Sono entrata e mi hanno sistemata in stanza con una donna che aveva già partorito. Aveva due gemelli prematuri e dopo pochi minuti è andata al nido per tirarsi il latte da somministrare loro. A quel punto, sono stata chiamata e portata in una stanza dove avrebbero di nuovo monitorato il battito del bambino e le mie contrazioni. In quel momento, seduta sulla sedia accanto al macchinario per il tracciato, ho sentito il terrore invadermi di nuovo. Era una paura fredda, totalizzante, molto simile a quella delle crisi di panico di cui avevo sofferto intorno ai 20 anni. Avrei potuto crollare, forse. Per un attimo ho immaginato di farlo. Cosa sarebbe successo? Mi avrebbero sedata? Sarebbe finito tutto in un cesareo? Poi ho detto a me stessa qualcosa tipo “però no, cazzo. Proviamoci almeno”, e ho recuperato dalla memoria le formule imparate molti anni prima durante le sedute di training autogeno. “Il mio corpo è pesante”, mi ripetevo, mentre richiamavo alla coscienza le dita delle mani, le braccia, i piedi, e lentamente sentivo che forse sì, era possibile stare in quella situazione senza crollare. Immagino che fosse quella, la forza enunciata dal primo dei miei tre mantra. Quella che viene fuori solo nelle situazioni eccezionali.
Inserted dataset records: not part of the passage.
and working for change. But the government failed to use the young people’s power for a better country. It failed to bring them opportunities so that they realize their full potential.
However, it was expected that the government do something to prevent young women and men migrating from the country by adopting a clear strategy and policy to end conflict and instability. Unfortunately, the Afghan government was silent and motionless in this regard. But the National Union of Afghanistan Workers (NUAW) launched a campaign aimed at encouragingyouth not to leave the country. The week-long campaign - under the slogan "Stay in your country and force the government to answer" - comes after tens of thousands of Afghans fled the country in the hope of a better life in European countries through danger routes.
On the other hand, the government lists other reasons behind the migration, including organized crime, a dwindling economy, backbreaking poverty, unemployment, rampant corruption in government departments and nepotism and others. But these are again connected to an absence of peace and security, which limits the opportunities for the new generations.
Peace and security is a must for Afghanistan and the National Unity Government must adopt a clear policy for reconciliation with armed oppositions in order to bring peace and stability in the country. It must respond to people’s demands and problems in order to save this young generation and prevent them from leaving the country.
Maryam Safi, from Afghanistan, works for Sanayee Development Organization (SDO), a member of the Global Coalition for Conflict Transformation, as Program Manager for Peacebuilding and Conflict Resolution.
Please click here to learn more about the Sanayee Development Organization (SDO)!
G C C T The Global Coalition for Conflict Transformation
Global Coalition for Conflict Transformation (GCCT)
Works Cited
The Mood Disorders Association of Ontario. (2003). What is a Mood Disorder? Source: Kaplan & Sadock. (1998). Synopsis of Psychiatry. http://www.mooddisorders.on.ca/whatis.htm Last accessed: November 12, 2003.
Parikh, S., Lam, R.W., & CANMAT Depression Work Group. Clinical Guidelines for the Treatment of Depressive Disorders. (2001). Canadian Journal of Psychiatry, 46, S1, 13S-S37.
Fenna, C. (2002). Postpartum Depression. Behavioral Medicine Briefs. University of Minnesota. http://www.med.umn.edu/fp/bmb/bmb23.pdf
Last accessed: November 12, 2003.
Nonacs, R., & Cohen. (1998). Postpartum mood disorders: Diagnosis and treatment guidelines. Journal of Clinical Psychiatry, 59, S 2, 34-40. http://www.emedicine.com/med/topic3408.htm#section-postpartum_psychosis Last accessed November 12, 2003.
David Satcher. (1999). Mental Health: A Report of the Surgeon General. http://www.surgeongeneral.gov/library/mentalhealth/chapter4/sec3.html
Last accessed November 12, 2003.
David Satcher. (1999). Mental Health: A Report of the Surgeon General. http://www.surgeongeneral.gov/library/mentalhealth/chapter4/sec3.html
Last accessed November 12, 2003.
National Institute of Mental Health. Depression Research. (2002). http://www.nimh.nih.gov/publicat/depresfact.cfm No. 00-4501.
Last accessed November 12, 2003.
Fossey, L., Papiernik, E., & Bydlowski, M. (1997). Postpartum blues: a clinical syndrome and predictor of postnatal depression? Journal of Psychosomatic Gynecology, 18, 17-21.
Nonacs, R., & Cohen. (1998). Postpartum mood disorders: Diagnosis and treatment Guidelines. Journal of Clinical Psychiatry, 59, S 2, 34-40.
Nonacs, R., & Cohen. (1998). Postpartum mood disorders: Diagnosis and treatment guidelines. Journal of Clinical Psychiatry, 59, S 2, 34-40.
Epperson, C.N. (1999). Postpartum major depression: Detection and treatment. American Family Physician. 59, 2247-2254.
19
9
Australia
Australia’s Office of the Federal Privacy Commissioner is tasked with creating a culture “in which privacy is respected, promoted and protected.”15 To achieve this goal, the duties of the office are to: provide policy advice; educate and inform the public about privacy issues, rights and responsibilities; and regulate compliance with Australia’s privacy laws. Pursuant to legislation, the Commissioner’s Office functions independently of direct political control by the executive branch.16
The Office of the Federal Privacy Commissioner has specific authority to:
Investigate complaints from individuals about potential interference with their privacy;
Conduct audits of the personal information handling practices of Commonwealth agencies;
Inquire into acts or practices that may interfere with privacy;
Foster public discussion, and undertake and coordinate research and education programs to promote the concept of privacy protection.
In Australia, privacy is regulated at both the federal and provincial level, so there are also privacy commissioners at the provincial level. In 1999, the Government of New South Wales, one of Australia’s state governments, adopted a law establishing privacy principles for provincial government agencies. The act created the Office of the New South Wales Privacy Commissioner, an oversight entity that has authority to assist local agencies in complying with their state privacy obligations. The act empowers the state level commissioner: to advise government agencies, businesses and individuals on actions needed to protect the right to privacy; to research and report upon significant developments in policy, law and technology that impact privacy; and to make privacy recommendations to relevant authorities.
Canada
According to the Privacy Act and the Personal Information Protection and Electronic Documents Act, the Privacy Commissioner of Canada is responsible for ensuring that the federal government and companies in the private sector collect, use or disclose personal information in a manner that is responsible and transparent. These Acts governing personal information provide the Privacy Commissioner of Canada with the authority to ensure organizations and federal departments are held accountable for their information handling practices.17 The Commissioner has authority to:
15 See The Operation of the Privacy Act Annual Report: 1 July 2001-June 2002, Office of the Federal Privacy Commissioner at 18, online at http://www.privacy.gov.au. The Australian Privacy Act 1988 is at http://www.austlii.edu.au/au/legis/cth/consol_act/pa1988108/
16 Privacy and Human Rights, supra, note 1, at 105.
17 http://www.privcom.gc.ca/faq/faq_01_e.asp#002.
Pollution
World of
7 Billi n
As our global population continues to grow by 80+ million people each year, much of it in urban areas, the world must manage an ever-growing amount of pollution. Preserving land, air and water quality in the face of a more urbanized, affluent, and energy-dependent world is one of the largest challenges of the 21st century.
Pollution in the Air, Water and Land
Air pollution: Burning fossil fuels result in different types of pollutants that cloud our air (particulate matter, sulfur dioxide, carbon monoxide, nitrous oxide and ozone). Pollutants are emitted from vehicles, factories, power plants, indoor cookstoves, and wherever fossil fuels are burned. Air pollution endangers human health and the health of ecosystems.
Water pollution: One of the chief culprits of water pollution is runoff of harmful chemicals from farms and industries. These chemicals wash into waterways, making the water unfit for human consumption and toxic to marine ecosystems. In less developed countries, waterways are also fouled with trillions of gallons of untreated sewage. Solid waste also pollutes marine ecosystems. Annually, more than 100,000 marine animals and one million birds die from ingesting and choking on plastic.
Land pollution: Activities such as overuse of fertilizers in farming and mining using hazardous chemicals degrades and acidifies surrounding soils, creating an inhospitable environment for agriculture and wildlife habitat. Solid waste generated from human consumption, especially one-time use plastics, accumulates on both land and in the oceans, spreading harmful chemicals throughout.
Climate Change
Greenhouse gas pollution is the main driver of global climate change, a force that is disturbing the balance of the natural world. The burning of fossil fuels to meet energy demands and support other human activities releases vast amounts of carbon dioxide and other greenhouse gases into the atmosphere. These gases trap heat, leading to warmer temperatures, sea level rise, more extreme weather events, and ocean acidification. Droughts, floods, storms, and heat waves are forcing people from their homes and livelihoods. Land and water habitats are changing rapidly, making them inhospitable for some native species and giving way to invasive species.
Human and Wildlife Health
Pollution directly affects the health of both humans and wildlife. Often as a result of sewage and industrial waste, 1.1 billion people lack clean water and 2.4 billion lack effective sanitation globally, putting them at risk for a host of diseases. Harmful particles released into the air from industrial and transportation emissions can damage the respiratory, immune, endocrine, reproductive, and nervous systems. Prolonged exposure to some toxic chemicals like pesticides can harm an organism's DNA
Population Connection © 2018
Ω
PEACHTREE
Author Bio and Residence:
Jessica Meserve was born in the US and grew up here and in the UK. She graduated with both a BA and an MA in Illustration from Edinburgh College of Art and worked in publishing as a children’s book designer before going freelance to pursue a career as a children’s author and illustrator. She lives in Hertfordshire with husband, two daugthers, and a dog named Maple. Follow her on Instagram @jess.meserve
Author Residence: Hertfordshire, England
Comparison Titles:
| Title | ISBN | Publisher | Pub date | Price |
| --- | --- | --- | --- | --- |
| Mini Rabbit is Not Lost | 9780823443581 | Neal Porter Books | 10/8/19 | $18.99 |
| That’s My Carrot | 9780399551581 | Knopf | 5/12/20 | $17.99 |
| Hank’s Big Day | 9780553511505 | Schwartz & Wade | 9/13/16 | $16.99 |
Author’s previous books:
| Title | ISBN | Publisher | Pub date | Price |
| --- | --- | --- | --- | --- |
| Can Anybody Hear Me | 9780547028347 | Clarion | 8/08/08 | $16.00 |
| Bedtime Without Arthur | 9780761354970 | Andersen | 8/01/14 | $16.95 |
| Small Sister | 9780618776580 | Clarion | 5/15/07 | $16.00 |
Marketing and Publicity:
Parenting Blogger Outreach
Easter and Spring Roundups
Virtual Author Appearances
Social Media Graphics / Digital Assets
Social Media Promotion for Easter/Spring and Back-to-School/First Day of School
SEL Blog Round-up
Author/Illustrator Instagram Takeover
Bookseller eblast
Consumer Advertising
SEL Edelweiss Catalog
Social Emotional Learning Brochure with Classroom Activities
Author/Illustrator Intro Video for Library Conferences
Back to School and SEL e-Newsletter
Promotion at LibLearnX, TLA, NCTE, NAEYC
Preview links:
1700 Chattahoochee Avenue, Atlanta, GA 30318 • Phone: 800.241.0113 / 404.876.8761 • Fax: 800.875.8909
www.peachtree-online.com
Dopo un po’ sono arrivate due ragazze molto giovani, immagino due praticanti universitarie, con un foglio da firmare. “Dobbiamo farle un’induzione signora, per velocizzare il travaglio, con il liquido tinto questa è la prassi. Deve firmare qui”. Nella mia mente la parola induzione si accompagnava a racconti di dolore lancinante e inutile, e non ero convinta avesse senso propormela, visto che iniziavo finalmente a sentire delle contrazioni. “È per il bene del suo bambino signora. Se rifiuta lo fa a suo rischio e pericolo”. Ho chiesto del tempo per pensarci e ho telefonato a Elena, la mia ostetrica.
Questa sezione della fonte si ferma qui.